All the pipe sizing calculations I performed were as per ASME B31.3. I found all the piping in the TEG circuit to be a 3 inch Schedule 40 pipe (design pressure at 13MPag), while keeping the liquid velocity between 1-3m/s. In terms of loads from offshore vibration, I am not sure if that size will be able to hold. If not, a 4 inch Schedule 40 also fits the criteria and I can change to that.  Of course schedule 40 was not required at lower pressures, but from what I know it is more economical in terms of capital cost. 

 

As for the reflux coil, I sized it to 20% of the total rich glycol flow rate. Currently, I am using a 2 inch Schedule 80 SS316L. BP group standards  actually specified a minimum of Schedule 80 for the coil, Shell Design and Engineering Practice (DEP) did not address it. I could not keep the velocity criteria in this case. I am unsure of my assumptions regarding the geometry was reasonable or not, but I felt the results were reasonable. 

 

Going back to the still column mechanical design. You mentioned earlier that the column is not a pressure vessel, however since I took the design pressure as 3.5barg, am I correct in assuming that this would effectively allow me to treat it as a pressure vessel, and size the wall and head thickness accordingly?

 

Based on the diameter of 0.65m and the design pressure, the wall thickness I acquired with a corrosion allowance of 4mm, gave a minimum thickness of 5mm. It would definitely be different if I were to size based on hydrostatic test pressure of an atmospheric vessel so I would appreciate your clarifications on this matter. I will check if thicker walls is required towards the bottom of the column at a later stage. 

 

As for the connecting flange at the bottom of the column, am I correct to assume of fitting the design pressure, and all stress and bending moments acting on it and fit it to a class of flange? I have not found a clear explanation about this. I feel like it makes sense but would also appreciate external thoughts on it. 

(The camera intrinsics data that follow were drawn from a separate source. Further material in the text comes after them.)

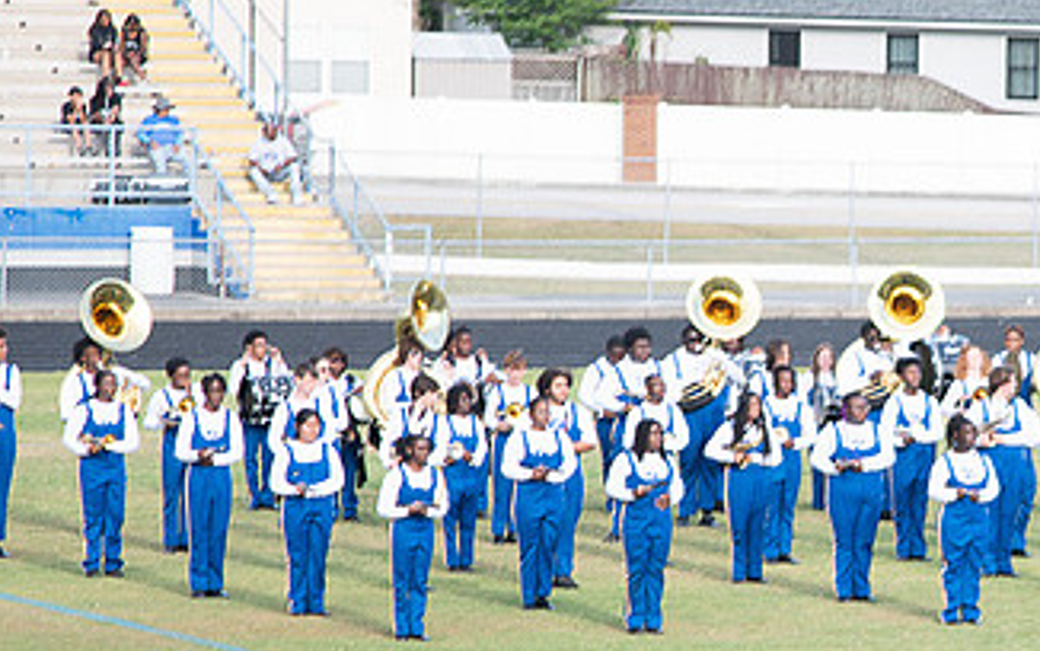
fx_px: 8875
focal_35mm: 313
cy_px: 425
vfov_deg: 4.2
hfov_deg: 6.7
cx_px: 1000
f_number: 4
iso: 100
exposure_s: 1/200
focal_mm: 120
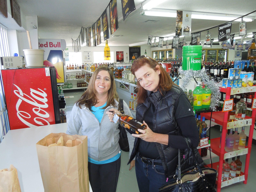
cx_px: 128
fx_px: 185
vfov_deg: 54.9
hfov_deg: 69.4
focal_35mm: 25
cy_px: 96
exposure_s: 1/40
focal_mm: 4.5
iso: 220
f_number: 3.3
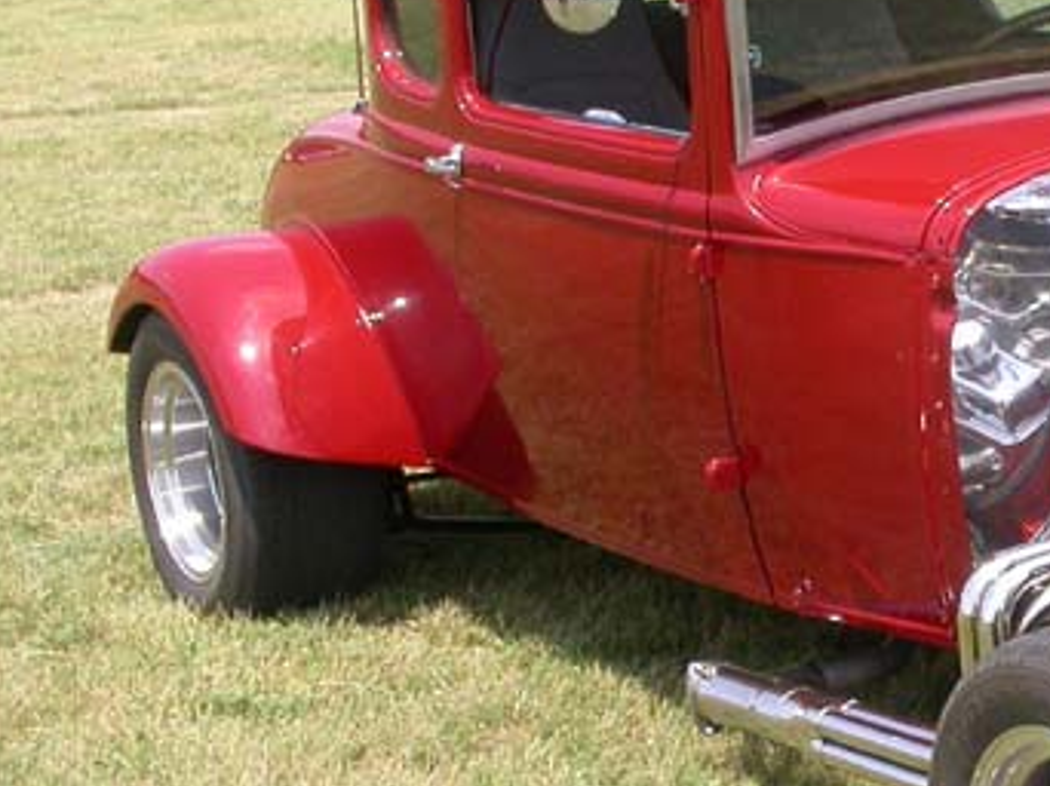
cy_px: 433
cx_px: 1093
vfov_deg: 16.6
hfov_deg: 21.1
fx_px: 2698
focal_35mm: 89
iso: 100
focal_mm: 7.85
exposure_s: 1/227
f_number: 6.7
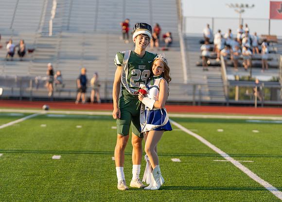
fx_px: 1207
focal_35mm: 150
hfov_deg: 13.3
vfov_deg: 9.6
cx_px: 123
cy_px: 105
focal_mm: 132
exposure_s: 1/500
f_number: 2.8
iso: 100
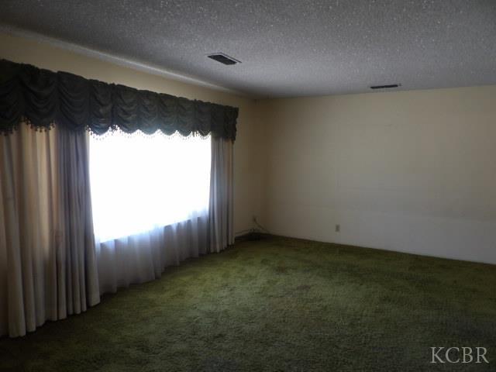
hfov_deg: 71.6
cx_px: 248
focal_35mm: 24
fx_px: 344
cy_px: 186
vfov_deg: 56.8
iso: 200
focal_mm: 4.3
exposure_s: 1/25
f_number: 2.8
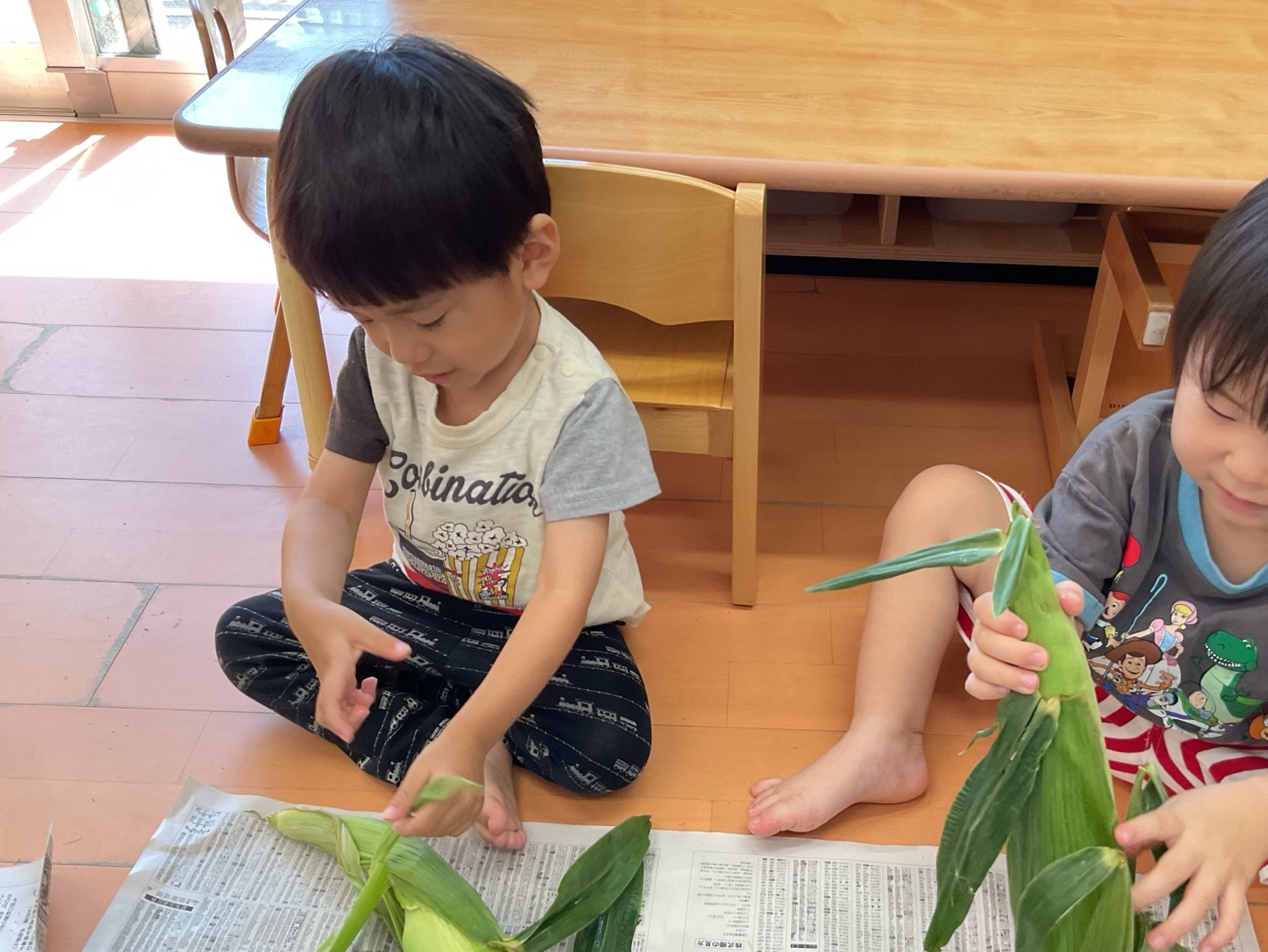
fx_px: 1282
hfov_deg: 52.3
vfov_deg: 40.7
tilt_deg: -37.9
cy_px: 522
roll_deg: -1.7
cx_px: 754
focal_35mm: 35
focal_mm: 3
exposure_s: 1/120
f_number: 1.8
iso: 64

EDIT: I just reailsed my body flange is non-standard. I will try following the flange sizing as found in Coulsons and Richardsons Chemical Engineering Design Vol 6.

 

Funny you mentioned the surge tank. My academic supervisor assigned the stripping tower and surge tank to my group member for his design. Some slightly contradicting opinions regarding that matter.

 

I think that was the only clarifications/issues I had.

 

If you require any more information, or want more clarification from me please dont hesitate to ask. 

 

Thanks again for your help Art. It is much appreciated. 

Edited by speakas, 25 October 2016 - 05:24 PM.